▶ **Dataset extract**

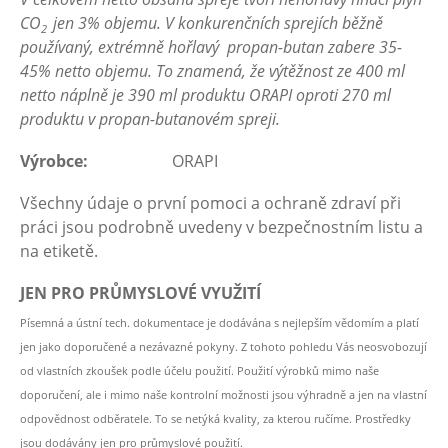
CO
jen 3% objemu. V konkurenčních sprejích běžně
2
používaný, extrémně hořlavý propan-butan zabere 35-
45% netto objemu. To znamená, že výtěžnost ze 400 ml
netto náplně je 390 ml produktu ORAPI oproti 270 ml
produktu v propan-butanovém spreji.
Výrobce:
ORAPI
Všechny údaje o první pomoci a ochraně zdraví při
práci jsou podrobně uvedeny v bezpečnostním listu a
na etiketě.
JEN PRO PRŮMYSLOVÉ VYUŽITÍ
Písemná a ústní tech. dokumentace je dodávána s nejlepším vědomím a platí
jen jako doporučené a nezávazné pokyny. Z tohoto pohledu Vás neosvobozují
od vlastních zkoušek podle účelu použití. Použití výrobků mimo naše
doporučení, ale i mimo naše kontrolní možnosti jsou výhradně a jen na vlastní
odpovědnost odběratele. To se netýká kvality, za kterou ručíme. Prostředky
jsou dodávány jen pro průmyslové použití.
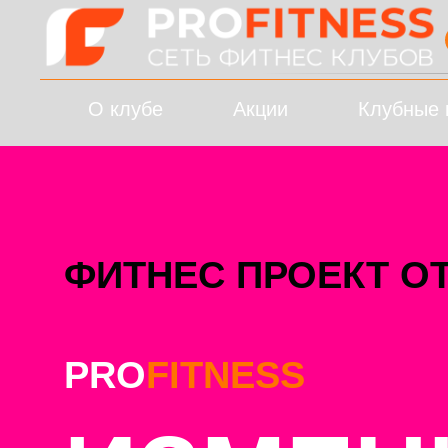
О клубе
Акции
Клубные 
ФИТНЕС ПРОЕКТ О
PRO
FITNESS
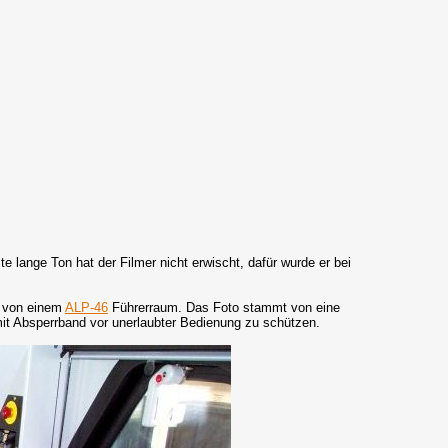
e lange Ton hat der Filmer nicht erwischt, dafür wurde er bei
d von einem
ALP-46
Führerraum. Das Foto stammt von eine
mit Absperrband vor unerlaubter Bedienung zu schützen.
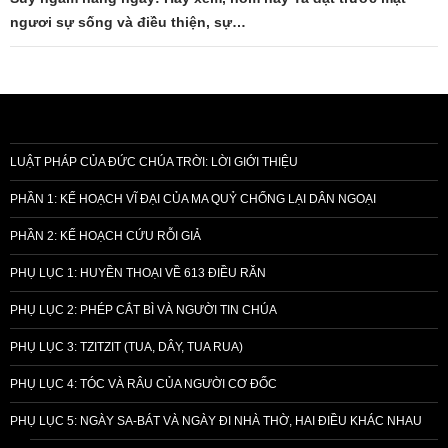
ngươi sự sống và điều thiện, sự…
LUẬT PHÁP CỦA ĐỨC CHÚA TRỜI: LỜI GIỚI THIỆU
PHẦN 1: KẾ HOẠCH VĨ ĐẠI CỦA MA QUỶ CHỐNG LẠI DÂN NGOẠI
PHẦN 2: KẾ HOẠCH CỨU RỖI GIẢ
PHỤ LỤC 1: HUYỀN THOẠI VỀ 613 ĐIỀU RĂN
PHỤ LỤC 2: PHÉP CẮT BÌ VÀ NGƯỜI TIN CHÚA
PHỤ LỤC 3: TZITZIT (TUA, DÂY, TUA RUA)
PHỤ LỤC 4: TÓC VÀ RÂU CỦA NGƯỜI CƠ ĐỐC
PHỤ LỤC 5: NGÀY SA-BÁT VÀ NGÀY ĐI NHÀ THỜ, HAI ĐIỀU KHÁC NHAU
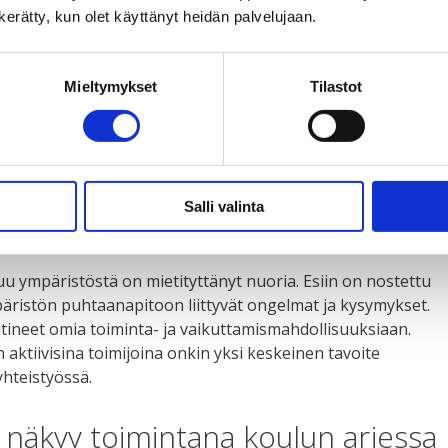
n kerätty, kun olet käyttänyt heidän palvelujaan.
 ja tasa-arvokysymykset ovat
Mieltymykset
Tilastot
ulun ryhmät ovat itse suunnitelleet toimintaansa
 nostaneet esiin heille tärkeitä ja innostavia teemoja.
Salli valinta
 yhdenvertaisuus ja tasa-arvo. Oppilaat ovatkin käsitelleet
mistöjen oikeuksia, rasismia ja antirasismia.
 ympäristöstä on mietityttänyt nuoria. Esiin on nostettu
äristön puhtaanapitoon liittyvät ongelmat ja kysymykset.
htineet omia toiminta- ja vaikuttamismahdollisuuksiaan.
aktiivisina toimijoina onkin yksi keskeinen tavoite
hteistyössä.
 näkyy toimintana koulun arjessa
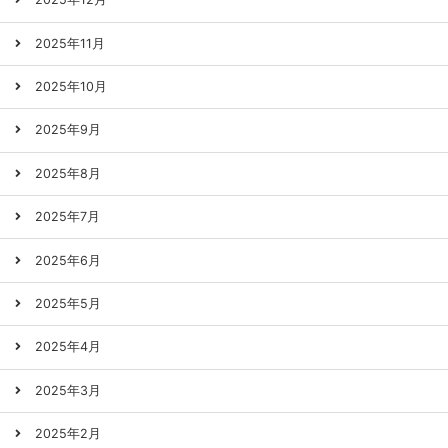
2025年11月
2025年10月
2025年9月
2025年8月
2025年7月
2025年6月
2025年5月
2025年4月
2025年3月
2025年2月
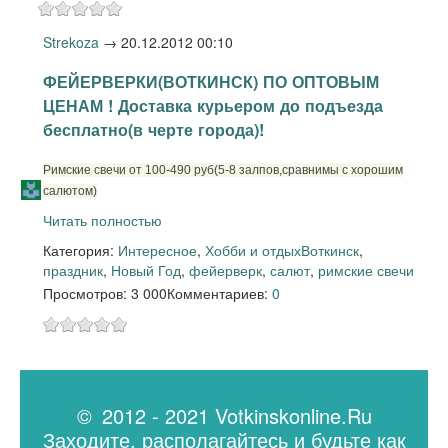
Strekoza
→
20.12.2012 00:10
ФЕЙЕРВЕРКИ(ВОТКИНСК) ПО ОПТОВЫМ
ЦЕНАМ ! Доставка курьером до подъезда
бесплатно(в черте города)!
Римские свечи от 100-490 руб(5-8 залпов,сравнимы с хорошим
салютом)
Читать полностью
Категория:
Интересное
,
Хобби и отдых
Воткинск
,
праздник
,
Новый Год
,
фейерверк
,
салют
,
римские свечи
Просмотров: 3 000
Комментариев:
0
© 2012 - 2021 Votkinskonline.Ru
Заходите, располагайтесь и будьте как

--

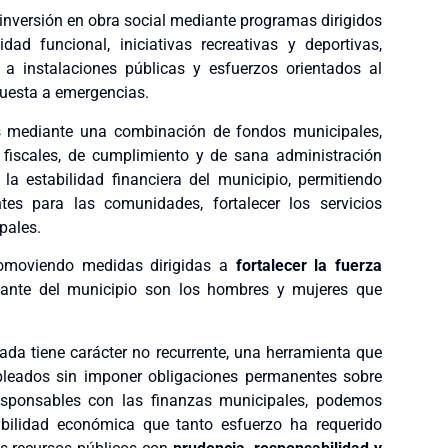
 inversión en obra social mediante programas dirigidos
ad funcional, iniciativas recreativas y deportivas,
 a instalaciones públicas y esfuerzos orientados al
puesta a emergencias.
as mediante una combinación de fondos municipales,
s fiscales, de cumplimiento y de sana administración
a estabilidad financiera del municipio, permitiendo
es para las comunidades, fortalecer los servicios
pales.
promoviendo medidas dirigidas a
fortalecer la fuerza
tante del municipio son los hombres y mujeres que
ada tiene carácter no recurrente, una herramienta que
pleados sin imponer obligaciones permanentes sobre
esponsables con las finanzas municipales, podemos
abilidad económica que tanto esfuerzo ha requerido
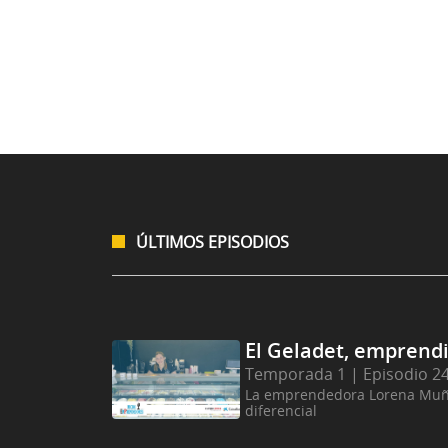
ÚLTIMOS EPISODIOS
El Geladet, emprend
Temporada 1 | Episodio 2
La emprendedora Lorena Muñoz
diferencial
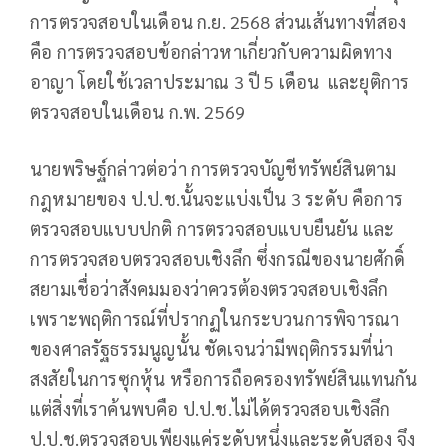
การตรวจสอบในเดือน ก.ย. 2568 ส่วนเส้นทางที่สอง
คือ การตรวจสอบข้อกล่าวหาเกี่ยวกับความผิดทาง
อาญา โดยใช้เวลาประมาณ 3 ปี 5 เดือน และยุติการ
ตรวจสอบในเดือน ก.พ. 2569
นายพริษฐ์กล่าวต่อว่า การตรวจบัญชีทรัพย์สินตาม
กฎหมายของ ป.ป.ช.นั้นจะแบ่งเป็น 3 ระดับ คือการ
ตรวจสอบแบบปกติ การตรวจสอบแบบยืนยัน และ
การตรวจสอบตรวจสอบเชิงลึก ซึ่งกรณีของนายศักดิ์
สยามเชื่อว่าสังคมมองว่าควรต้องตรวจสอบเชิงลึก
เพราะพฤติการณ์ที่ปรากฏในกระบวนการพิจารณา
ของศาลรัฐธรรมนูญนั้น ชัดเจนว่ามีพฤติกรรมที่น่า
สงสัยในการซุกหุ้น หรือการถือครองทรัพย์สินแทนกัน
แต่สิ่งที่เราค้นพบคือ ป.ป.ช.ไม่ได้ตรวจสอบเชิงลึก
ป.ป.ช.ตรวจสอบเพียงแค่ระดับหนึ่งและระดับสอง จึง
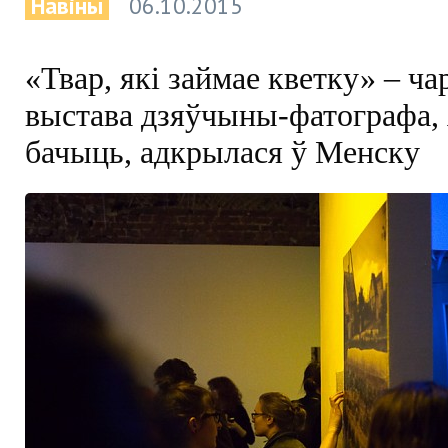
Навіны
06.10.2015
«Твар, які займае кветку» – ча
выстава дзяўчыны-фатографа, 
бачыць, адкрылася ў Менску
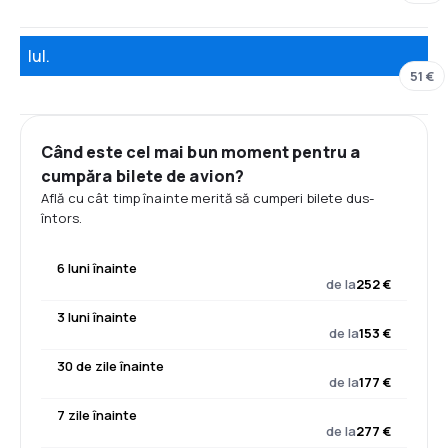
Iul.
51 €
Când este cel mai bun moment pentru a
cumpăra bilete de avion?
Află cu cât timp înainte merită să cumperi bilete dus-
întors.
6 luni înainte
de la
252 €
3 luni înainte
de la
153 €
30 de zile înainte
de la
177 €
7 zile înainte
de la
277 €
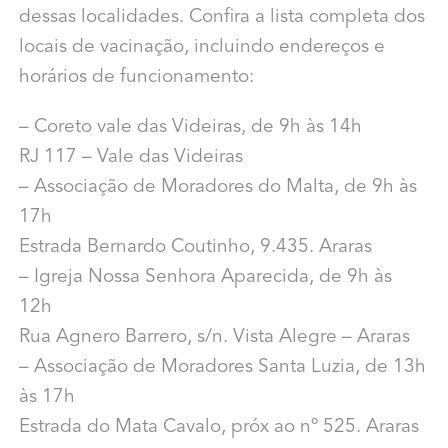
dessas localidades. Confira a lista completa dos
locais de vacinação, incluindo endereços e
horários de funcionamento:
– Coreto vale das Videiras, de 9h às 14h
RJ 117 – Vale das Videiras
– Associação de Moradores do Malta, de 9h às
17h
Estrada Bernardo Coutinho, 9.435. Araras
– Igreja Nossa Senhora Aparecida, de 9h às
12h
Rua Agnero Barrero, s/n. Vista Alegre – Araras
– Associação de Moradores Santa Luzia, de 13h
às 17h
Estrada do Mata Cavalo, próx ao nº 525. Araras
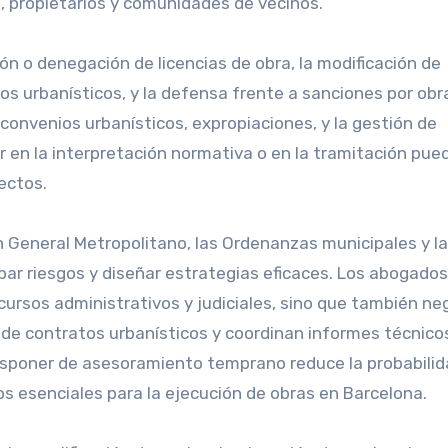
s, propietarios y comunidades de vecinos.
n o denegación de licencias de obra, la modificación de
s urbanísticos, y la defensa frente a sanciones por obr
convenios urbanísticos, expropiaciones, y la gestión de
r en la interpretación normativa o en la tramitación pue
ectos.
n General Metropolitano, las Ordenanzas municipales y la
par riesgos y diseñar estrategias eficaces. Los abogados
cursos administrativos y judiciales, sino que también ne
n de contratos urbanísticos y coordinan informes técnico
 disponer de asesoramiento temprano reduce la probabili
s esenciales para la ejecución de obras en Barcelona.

▶ **What is expected**
From the data above, return only the lines starting at the line that holds "d von einem" and ending at the line that holds "PHỤ LỤC 3: TZITZIT (TUA, DÂY, TUA RUA)", word for word and without pictures.

▶ **Solution to this problem**
d von einem
ALP-46
Führerraum. Das Foto stammt von eine
mit Absperrband vor unerlaubter Bedienung zu schützen.
ngươi sự sống và điều thiện, sự…
LUẬT PHÁP CỦA ĐỨC CHÚA TRỜI: LỜI GIỚI THIỆU
PHẦN 1: KẾ HOẠCH VĨ ĐẠI CỦA MA QUỶ CHỐNG LẠI DÂN NGOẠI
PHẦN 2: KẾ HOẠCH CỨU RỖI GIẢ
PHỤ LỤC 1: HUYỀN THOẠI VỀ 613 ĐIỀU RĂN
PHỤ LỤC 2: PHÉP CẮT BÌ VÀ NGƯỜI TIN CHÚA
PHỤ LỤC 3: TZITZIT (TUA, DÂY, TUA RUA)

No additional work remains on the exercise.